TAREFA 1
Segundo o trecho apresentado, quem guiou os cerca de 70 participantes da plenária recebidos por Bento XVI?
TAREFA 2
Liste todos os valores que, conforme o trecho apresentado, um sacerdote deve testemunhar.

TRECHO APRESENTADO

**********

Na segunda-feira,16 de março de 2009 , Bento XVI recebeu os participantes da plenária da Congregação para o Clero, que se inicia hoje no Vaticano. Os cerca de 70 participantes foram guiados pelo prefeito da Congregação, o cardeal brasileiro Dom Cláudio Hummes.Santificar, ensinar e guiar: estes são os valores que um sacerdote deve testemunhar. Valores – disse Bento XVI – que antes de serem uma “tarefa”, são um “dom”, graças ao qual o sacerdote participa de uma “nova vida”, adquire aquele “estilo” que foi de Jesus e, portanto, dos Apóstolos. E esta “participação” à vida de Cristo se torna também potestade, que torna necessária, ou melhor, indispensável “a tensão rumo à perfeição moral.
Ao falar de “perfeição moral”, Bento XVI anunciou a convocação de Ano Sacerdotal: “Justamente para favorecer esta tensão dos sacerdotes rumo à perfeição espiritual, da qual depende a eficácia de seu ministério, decidi convocar um “Ano Sacerdotal”, que se realizará de 19 de junho próximo até 19 de junho de 2010. De fato, celebram-se os 150 anos da morte do Santo Cura D’Ars, João Maria Vianney, verdadeiro exemplo de Pastor a serviço do rebanho de Cristo”.
O papa recordou ainda que a importância da formação permanente dos presbíteros permanece uma “grande e delicada prioridade”, a ser conduzida em comunhão com a ininterrupta tradição eclesial, sem censuras nem tentações de descontinuidade.

**********

MATERIAL FORNECIDO

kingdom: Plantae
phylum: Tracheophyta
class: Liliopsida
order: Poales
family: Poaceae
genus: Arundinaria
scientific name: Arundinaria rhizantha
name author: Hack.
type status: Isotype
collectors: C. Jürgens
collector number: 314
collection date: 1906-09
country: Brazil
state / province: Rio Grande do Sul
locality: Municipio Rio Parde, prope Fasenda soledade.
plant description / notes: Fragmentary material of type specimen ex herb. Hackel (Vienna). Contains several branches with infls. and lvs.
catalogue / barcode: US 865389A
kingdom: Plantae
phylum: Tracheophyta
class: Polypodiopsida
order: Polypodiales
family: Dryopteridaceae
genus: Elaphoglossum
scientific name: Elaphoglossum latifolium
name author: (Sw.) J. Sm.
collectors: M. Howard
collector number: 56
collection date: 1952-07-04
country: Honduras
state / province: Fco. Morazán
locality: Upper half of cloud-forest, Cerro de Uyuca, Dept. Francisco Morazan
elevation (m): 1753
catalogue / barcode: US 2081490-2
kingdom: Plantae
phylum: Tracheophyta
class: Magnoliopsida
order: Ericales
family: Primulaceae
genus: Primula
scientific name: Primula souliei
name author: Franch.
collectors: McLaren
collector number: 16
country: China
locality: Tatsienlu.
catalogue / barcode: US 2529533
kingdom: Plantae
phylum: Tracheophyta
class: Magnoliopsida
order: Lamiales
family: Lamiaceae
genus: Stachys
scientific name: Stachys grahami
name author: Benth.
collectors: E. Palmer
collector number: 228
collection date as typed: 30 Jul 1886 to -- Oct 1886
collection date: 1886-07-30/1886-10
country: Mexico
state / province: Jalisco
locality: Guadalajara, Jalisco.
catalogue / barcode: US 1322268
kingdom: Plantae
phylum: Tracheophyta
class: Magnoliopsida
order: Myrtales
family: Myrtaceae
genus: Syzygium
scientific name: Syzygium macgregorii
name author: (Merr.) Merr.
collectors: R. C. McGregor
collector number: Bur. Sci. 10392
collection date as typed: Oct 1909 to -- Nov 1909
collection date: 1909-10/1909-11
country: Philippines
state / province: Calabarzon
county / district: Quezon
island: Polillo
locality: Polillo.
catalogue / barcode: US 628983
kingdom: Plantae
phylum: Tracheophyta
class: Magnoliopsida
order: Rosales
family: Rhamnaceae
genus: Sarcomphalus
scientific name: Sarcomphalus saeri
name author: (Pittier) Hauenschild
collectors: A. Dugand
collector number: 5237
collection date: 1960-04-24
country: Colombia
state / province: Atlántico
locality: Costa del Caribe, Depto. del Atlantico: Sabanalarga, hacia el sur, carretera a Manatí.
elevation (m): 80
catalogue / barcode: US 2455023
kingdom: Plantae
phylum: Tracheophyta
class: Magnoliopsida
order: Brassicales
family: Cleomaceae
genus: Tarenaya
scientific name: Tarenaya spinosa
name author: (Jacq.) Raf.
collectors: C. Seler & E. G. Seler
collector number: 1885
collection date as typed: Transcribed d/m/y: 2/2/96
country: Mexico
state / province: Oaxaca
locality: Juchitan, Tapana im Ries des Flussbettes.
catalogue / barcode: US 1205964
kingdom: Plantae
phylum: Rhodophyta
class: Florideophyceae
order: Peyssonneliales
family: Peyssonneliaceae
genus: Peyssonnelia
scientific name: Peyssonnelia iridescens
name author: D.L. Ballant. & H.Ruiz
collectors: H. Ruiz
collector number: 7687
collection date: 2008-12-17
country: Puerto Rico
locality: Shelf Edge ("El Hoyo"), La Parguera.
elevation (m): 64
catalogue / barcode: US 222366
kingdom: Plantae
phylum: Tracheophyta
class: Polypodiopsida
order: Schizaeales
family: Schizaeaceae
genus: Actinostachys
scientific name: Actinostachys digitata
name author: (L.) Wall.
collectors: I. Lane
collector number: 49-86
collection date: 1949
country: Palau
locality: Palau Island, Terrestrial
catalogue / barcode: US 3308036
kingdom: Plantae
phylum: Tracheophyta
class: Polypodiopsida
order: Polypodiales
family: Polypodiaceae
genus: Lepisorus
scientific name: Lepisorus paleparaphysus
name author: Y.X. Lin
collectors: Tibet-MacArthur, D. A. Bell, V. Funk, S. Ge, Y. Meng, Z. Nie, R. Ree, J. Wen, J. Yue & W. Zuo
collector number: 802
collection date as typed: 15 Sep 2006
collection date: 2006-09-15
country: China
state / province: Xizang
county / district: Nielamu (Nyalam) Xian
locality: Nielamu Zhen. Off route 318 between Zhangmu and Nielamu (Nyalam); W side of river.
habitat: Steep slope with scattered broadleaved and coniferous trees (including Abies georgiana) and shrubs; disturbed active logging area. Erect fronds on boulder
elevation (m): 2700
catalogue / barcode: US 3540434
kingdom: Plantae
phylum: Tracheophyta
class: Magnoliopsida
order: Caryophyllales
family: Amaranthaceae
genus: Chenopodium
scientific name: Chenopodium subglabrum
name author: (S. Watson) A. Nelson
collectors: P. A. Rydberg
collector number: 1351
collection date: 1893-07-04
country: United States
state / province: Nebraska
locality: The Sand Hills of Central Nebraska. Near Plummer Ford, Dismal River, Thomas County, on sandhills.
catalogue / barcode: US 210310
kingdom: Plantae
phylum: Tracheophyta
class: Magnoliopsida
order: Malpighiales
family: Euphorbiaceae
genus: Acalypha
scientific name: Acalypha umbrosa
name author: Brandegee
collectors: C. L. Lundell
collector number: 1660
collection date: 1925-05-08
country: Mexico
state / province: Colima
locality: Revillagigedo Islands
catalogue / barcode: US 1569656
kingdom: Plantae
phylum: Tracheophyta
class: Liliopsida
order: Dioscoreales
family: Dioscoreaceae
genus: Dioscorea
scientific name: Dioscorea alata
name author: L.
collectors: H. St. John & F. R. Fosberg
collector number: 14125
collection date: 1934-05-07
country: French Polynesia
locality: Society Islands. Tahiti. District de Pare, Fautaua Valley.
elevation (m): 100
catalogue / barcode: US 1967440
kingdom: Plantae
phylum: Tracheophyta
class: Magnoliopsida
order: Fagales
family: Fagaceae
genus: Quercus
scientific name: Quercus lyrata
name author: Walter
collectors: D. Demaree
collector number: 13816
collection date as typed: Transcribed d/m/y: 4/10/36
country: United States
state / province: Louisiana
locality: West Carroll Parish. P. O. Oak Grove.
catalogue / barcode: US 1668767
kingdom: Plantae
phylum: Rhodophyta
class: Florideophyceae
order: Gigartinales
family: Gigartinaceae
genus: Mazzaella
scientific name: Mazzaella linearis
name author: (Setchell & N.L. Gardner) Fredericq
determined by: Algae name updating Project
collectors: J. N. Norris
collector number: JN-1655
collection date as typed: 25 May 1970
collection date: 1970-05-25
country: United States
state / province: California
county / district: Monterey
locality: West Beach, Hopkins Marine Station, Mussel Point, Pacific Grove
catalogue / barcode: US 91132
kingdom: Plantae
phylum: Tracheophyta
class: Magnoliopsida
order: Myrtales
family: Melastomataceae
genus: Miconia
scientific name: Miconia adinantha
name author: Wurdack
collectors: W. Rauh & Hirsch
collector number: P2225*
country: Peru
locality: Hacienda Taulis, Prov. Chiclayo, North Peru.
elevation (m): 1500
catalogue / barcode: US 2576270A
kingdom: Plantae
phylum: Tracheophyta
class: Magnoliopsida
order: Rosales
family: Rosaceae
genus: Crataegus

**********

SOLUÇÃO 1
O cardeal brasileiro Dom Cláudio Hummes, prefeito da Congregação para o Clero.

SOLUÇÃO 2
Santificar, ensinar e guiar.